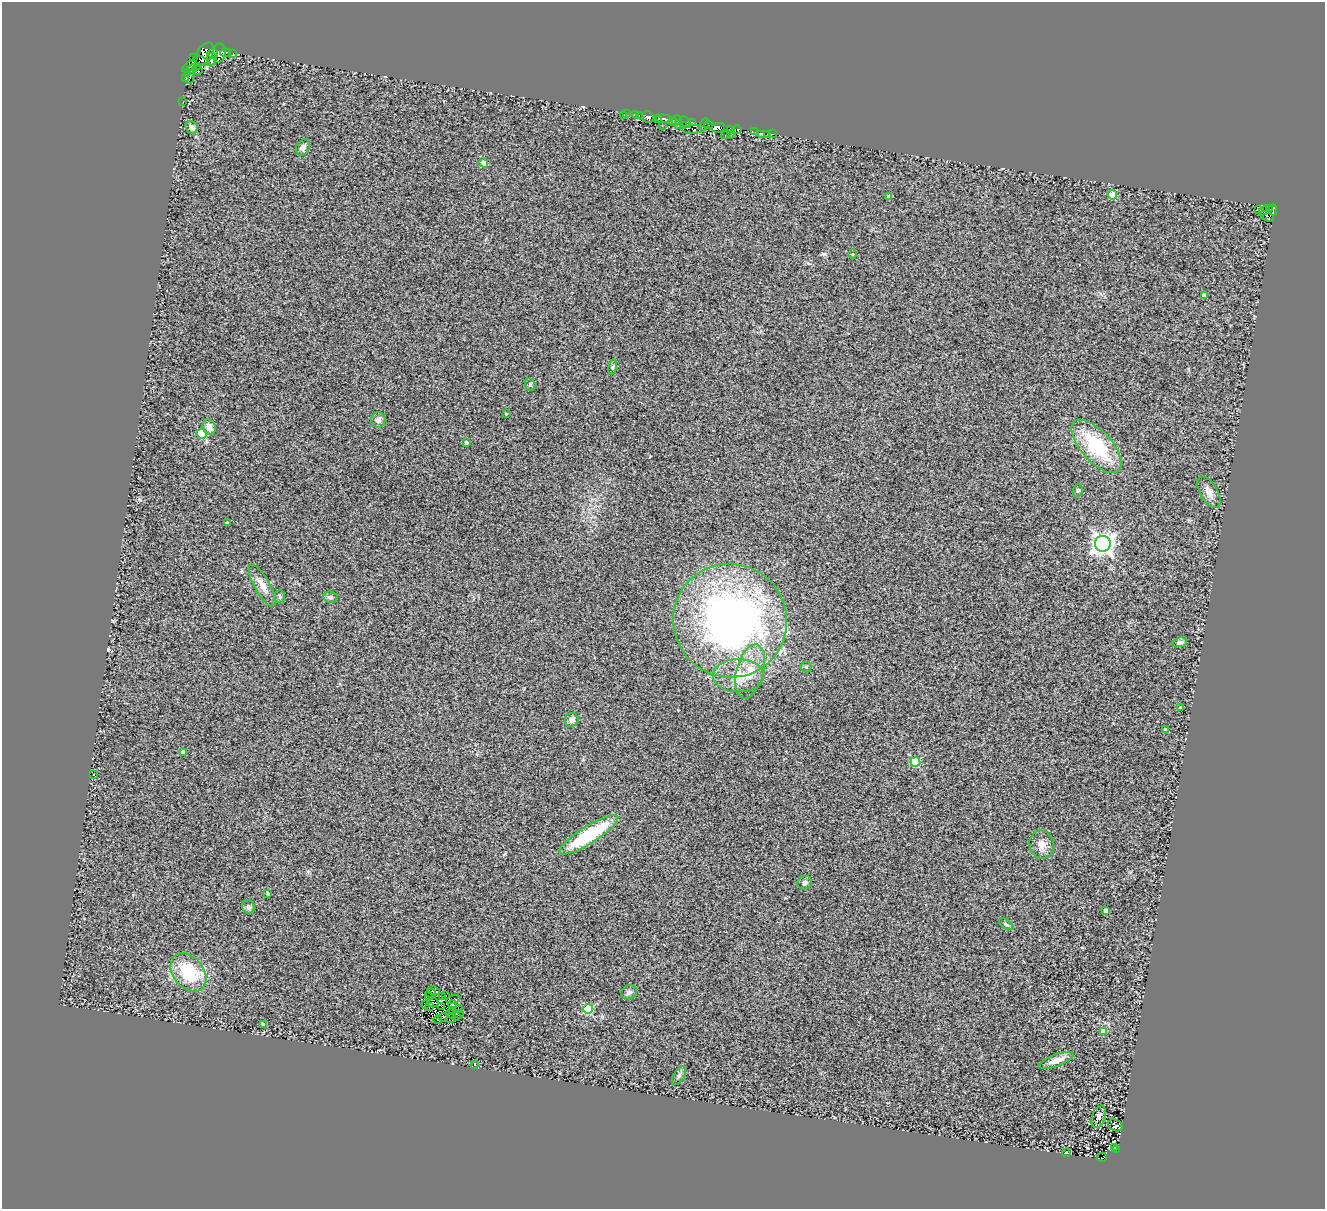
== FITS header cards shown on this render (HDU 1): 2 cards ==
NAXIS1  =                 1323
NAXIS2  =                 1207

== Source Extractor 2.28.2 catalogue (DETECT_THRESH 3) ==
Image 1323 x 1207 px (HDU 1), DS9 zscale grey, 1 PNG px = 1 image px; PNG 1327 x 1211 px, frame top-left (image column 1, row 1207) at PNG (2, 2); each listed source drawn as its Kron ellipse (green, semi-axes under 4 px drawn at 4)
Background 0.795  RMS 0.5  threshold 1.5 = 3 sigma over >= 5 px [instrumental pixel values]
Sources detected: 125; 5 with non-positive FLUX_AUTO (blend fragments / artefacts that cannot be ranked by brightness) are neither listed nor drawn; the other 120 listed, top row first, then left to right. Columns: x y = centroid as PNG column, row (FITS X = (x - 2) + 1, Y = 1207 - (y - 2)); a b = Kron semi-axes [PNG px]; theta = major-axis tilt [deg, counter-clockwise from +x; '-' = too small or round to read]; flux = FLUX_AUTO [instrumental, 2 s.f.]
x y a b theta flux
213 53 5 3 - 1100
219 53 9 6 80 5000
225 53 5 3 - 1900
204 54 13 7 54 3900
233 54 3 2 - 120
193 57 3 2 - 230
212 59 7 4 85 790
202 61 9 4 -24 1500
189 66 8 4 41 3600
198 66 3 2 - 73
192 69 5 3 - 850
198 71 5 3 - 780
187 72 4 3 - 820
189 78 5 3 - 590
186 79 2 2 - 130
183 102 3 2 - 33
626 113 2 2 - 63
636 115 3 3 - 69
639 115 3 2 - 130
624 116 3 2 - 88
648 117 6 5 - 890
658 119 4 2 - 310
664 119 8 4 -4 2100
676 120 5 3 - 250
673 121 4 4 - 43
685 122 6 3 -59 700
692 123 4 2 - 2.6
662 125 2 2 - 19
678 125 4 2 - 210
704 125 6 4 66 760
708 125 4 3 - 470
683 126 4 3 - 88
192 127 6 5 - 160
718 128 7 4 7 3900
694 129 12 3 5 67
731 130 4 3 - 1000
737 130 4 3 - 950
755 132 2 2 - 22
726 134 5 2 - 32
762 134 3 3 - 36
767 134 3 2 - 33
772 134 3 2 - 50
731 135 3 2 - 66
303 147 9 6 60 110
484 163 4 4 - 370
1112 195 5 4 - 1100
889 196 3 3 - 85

____________

> _Objective_:
Reproduce the items above, changing "green" to "magenta" and leaving everything else as it is. Leave the pictures out.

> _Response below_:
== FITS header cards shown on this render (HDU 1): 2 cards ==
NAXIS1  =                 1323
NAXIS2  =                 1207

== Source Extractor 2.28.2 catalogue (DETECT_THRESH 3) ==
Image 1323 x 1207 px (HDU 1), DS9 zscale grey, 1 PNG px = 1 image px; PNG 1327 x 1211 px, frame top-left (image column 1, row 1207) at PNG (2, 2); each listed source drawn as its Kron ellipse (magenta, semi-axes under 4 px drawn at 4)
Background 0.795  RMS 0.5  threshold 1.5 = 3 sigma over >= 5 px [instrumental pixel values]
Sources detected: 125; 5 with non-positive FLUX_AUTO (blend fragments / artefacts that cannot be ranked by brightness) are neither listed nor drawn; the other 120 listed, top row first, then left to right. Columns: x y = centroid as PNG column, row (FITS X = (x - 2) + 1, Y = 1207 - (y - 2)); a b = Kron semi-axes [PNG px]; theta = major-axis tilt [deg, counter-clockwise from +x; '-' = too small or round to read]; flux = FLUX_AUTO [instrumental, 2 s.f.]
x y a b theta flux
213 53 5 3 - 1100
219 53 9 6 80 5000
225 53 5 3 - 1900
204 54 13 7 54 3900
233 54 3 2 - 120
193 57 3 2 - 230
212 59 7 4 85 790
202 61 9 4 -24 1500
189 66 8 4 41 3600
198 66 3 2 - 73
192 69 5 3 - 850
198 71 5 3 - 780
187 72 4 3 - 820
189 78 5 3 - 590
186 79 2 2 - 130
183 102 3 2 - 33
626 113 2 2 - 63
636 115 3 3 - 69
639 115 3 2 - 130
624 116 3 2 - 88
648 117 6 5 - 890
658 119 4 2 - 310
664 119 8 4 -4 2100
676 120 5 3 - 250
673 121 4 4 - 43
685 122 6 3 -59 700
692 123 4 2 - 2.6
662 125 2 2 - 19
678 125 4 2 - 210
704 125 6 4 66 760
708 125 4 3 - 470
683 126 4 3 - 88
192 127 6 5 - 160
718 128 7 4 7 3900
694 129 12 3 5 67
731 130 4 3 - 1000
737 130 4 3 - 950
755 132 2 2 - 22
726 134 5 2 - 32
762 134 3 3 - 36
767 134 3 2 - 33
772 134 3 2 - 50
731 135 3 2 - 66
303 147 9 6 60 110
484 163 4 4 - 370
1112 195 5 4 - 1100
889 196 3 3 - 85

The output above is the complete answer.